Sloan notes that in the days following his original post, he received "SO MANY MORE" of these AI-crafted marketing emails—messages indistinguishable from genuine human correspondence. This proliferation raises an uncomfortable question: what happens when our communication channels become so saturated with synthetic messages that we can no longer trust them? The scenario isn't hypothetical; it's happening right now, and the implications extend far beyond annoying spam.

Could Alignment Solve Identity Fraud?

The core of Sloan's argument centers on a provocative proposal. He wonders whether a company like Anthropic—with their hard-won expertise in alignment—could train models to be "really deeply, constitutionally, viscerally COULD NOT" lie about their identity or pretend to be anything other than an AI system. This isn't just a technical challenge; it's a fundamental question about what alignment even means when the line between "helping me write a message" and "writing a message pretending to be me" is razor-thin.

The Dual-Use Dilemma

Sloan draws explicit parallels to other dual-use technologies like virology and cybersecurity, where the same knowledge that enables life-saving research also enables catastrophic weapons. Writing, he argues, is the original dual-use technology—and AI amplifies both its constructive and destructive potential simultaneously. Every alignment question in AI writing tools dances along this exact border, and there's no easy way to resolve it without gutting the utility of these systems entirely.

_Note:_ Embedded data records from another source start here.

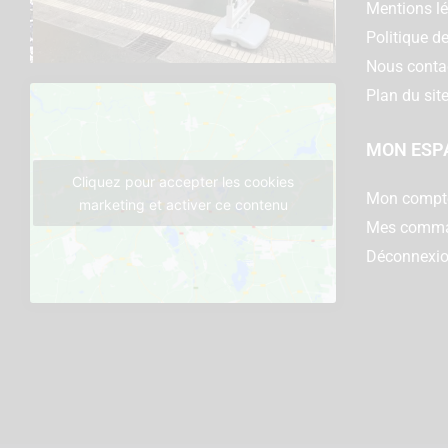
Mentions l
Politique de
Nous conta
Plan du sit
MON ESP
Cliquez pour accepter les cookies
Mon compt
marketing et activer ce contenu
Mes comm
Déconnexi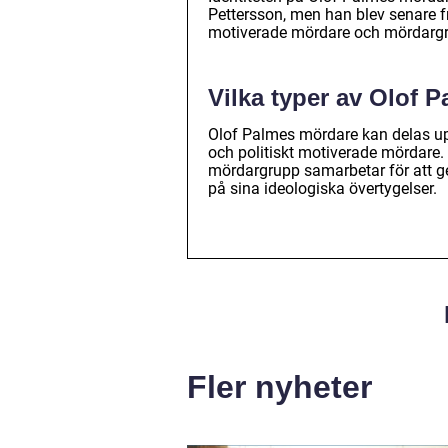
Pettersson, men han blev senare fri
motiverade mördare och mördargru
Vilka typer av Olof 
Olof Palmes mördare kan delas upp
och politiskt motiverade mördare.
mördargrupp samarbetar för att g
på sina ideologiska övertygelser.
Fler nyheter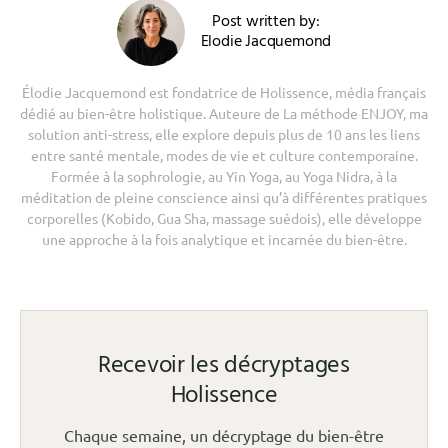
Post written by:
Elodie Jacquemond
Élodie Jacquemond est fondatrice de Holissence, média français
dédié au bien-être holistique. Auteure de La méthode ENJOY, ma
solution anti-stress, elle explore depuis plus de 10 ans les liens
entre santé mentale, modes de vie et culture contemporaine.
Formée à la sophrologie, au Yin Yoga, au Yoga Nidra, à la
méditation de pleine conscience ainsi qu’à différentes pratiques
corporelles (Kobido, Gua Sha, massage suédois), elle développe
une approche à la fois analytique et incarnée du bien-être.
Recevoir les décryptages
Holissence
Chaque semaine, un décryptage du bien-être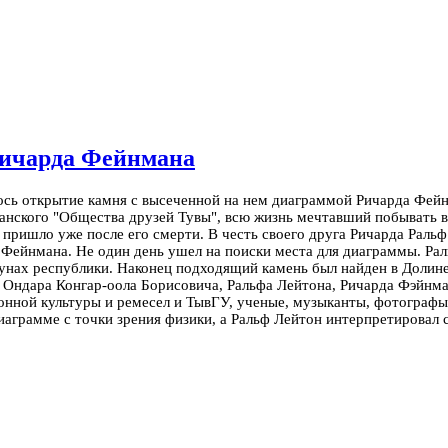
Ричарда Фейнмана
сь открытие камня с высеченной на нем диаграммой Ричарда Фейнм
канского "Общества друзей Тувы", всю жизнь мечтавший побывать в
, пришло уже после его смерти.
В честь своего друга Ричарда Ральф
у Фейнмана.
Не один день ушел на поиски места для диаграммы. Рал
унах республики. Наконец подходящий камень был найден в Долине
ндара Конгар-оола Борисовича, Ральфа Лейтона, Ричарда Фэйнмана.
онной культуры и ремесел и ТывГУ, ученые, музыканты, фотограф
диаграмме с точки зрения физики, а Ральф Лейтон интерпретировал 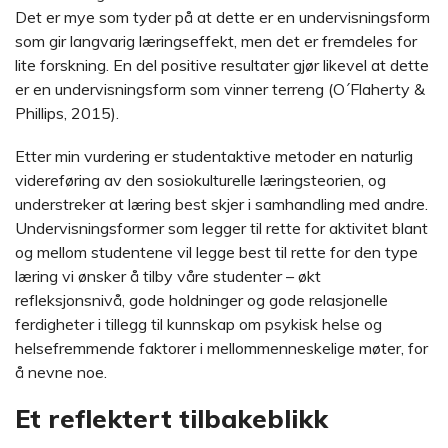
Det er mye som tyder på at dette er en undervisningsform
som gir langvarig læringseffekt, men det er fremdeles for
lite forskning. En del positive resultater gjør likevel at dette
er en undervisningsform som vinner terreng (O´Flaherty &
Phillips, 2015).
Etter min vurdering er studentaktive metoder en naturlig
videreføring av den sosiokulturelle læringsteorien, og
understreker at læring best skjer i samhandling med andre.
Undervisningsformer som legger til rette for aktivitet blant
og mellom studentene vil legge best til rette for den type
læring vi ønsker å tilby våre studenter – økt
refleksjonsnivå, gode holdninger og gode relasjonelle
ferdigheter i tillegg til kunnskap om psykisk helse og
helsefremmende faktorer i mellommenneskelige møter, for
å nevne noe.
Et reflektert tilbakeblikk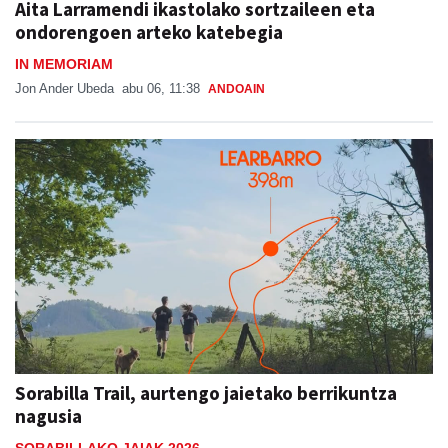
Aita Larramendi ikastolako sortzaileen eta
ondorengoen arteko katebegia
IN MEMORIAM
Jon Ander Ubeda
abu 06, 11:38
ANDOAIN
Sorabilla Trail, aurtengo jaietako berrikuntza
nagusia
SORABILLAKO JAIAK 2026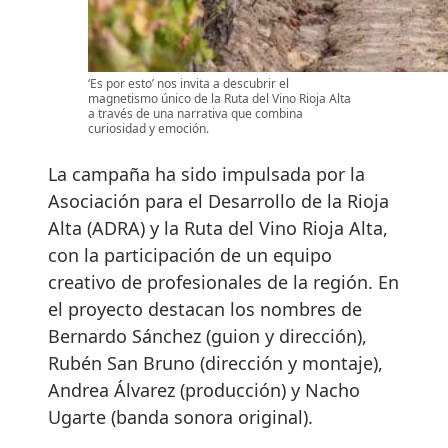
‘Es por esto’ nos invita a descubrir el
magnetismo único de la Ruta del Vino Rioja Alta
a través de una narrativa que combina
curiosidad y emoción.
La campaña ha sido impulsada por la
Asociación para el Desarrollo de la Rioja
Alta (ADRA) y la Ruta del Vino Rioja Alta,
con la participación de un equipo
creativo de profesionales de la región. En
el proyecto destacan los nombres de
Bernardo Sánchez (guion y dirección),
Rubén San Bruno (dirección y montaje),
Andrea Álvarez (producción) y Nacho
Ugarte (banda sonora original).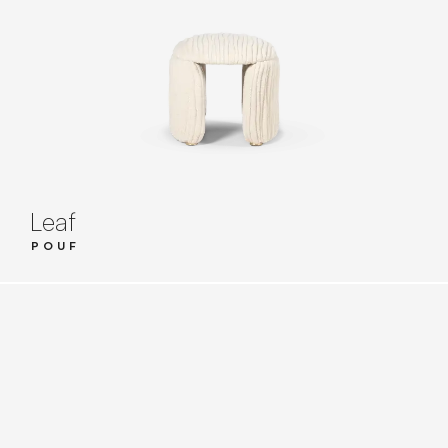
Leaf
POUF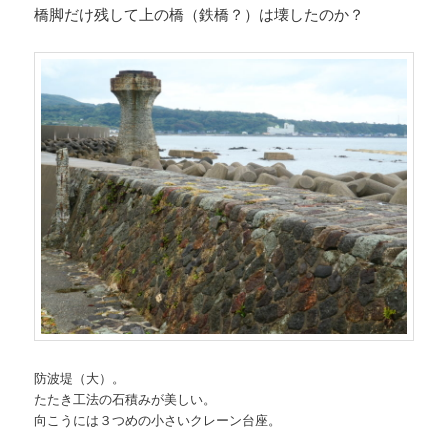
橋脚だけ残して上の橋（鉄橋？）は壊したのか？
防波堤（大）。
たたき工法の石積みが美しい。
向こうには３つめの小さいクレーン台座。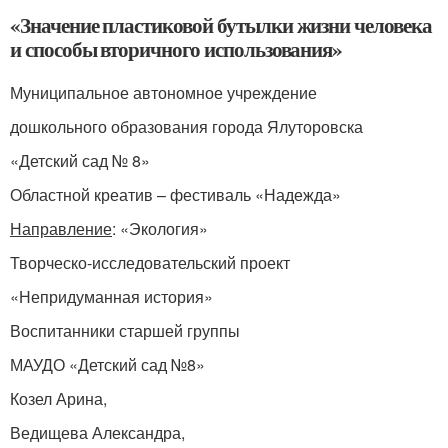
«Значение пластиковой бутылки жизни человека
и способы вторичного использования»
Муниципальное автономное учреждение
дошкольного образования города Ялуторовска
«Детский сад № 8»
Областной креатив – фестиваль «Надежда»
Направление
: «Экология»
Творческо-исследовательский проект
«Непридуманная история»
Воспитанники старшей группы
МАУДО «Детский сад №8»
Козел Арина,
Ведищева Александра,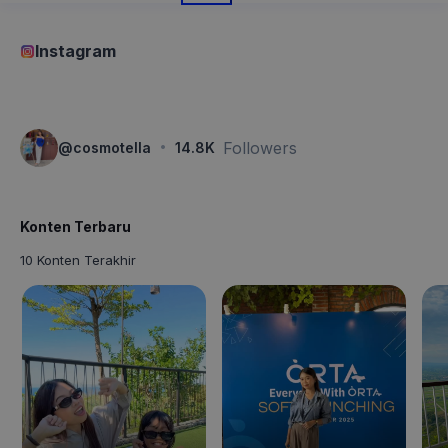
Instagram
·
Followers
@
cosmotella
14.8K
Konten Terbaru
10 Konten Terakhir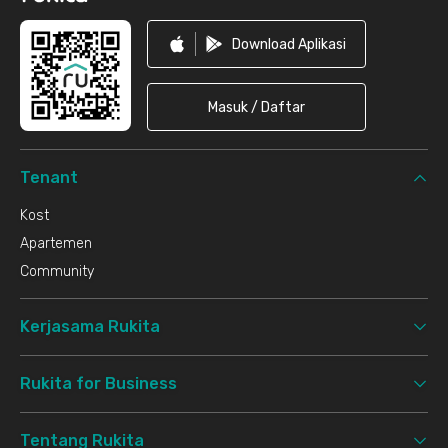
Download Aplikasi
Masuk / Daftar
Tenant
Kost
Apartemen
Community
Kerjasama Rukita
Rukita for Business
Tentang Rukita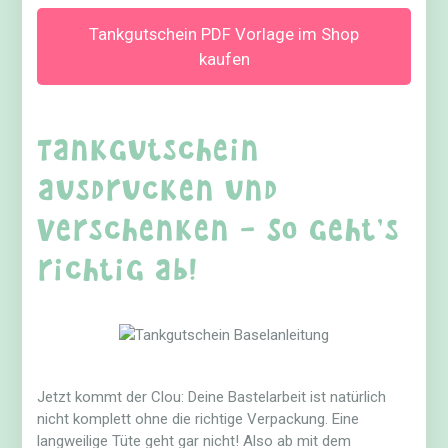
Tankgutschein PDF Vorlage im Shop
kaufen
Tankgutschein
ausdrucken und
verschenken – So geht’s
richtig ab!
Jetzt kommt der Clou: Deine Bastelarbeit ist natürlich
nicht komplett ohne die richtige Verpackung. Eine
langweilige Tüte geht gar nicht! Also ab mit dem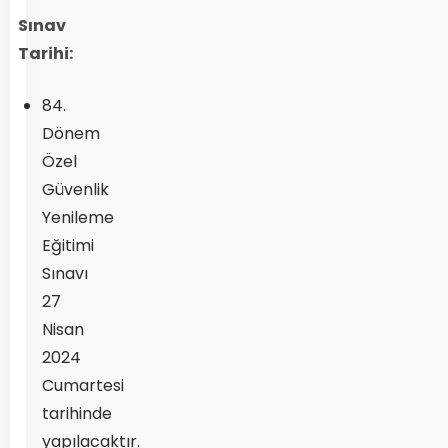
Sınav
Tarihi:
84.
Dönem
Özel
Güvenlik
Yenileme
Eğitimi
Sınavı
27
Nisan
2024
Cumartesi
tarihinde
yapılacaktır.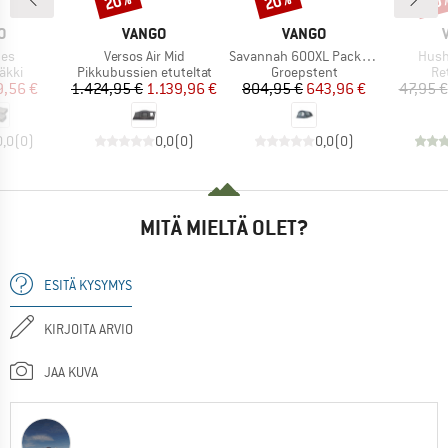
20%
20%
20
KI
MERKKI
MERKKI
O
VANGO
VANGO
Tuote
Tuote
Tuote
bes
Versos Air Mid
Savannah 600XL Package
Hus
hmä
Tuoteryhmä
Tuoteryhmä
Tu
äkki
Pikkubussien etuteltat
Groepstent
Re
nta
ennettu hinta
Hinta
Alennettu hinta
Hinta
Alennettu hinta
9,56 €
1.424,95 €
1.139,96 €
804,95 €
643,96 €
47,95 €
0,0
(
0
)
0,0
(
0
)
0,0
(
0
)
MITÄ MIELTÄ OLET?
ESITÄ KYSYMYS
KIRJOITA ARVIO
JAA KUVA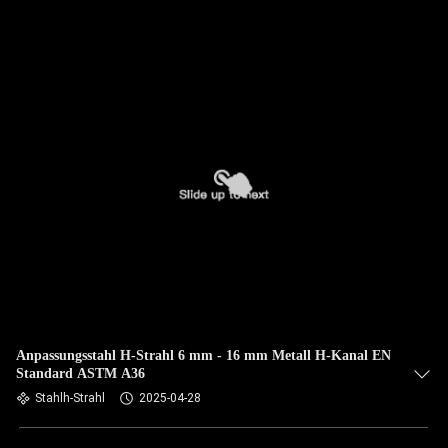
Anpassungsstahl H-Strahl 6 mm - 16 mm Metall H-Kanal EN
Standard ASTM A36
Stahlh-Strahl
2025-04-28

A Digital-Ecological Crisis

While AI doomers obsess over silver-tongued models manipulating their users, Sloan points to a different failure mode: AI systems so thoroughly polluting human communication channels that they become unreliable or unusable. This isn't science fiction—it's the trajectory we're already on. "That's all to say," Sloan concludes, "I feel like this is a bigger issue than a lot of people realize—the first glimmer of a profound digital-ecological crisis."

Key Takeaways

  • AI-generated personalized spam has reached a new threshold where it's becoming a genuine communication problem
  • Alignment research might theoretically prevent models from impersonating humans, but the technical and philosophical challenges are substantial
  • The "help me write" vs. "write pretending to be me" distinction represents an inherent tension in all AI writing tools
  • Writing is dual-use technology—just like biology and cybersecurity—and deserves similar serious treatment of its risks

The Bottom Line

Sloan isn't wrong that we're watching a quiet catastrophe unfold in slow motion. But the solution he proposes—making AI constitutionally incapable of deception about itself—feels like treating symptoms while ignoring the disease. The real question isn't whether we can force models to be honest about being AI; it's whether we've built anything useful at all if human communication requires watermarks and verification just to remain trustworthy.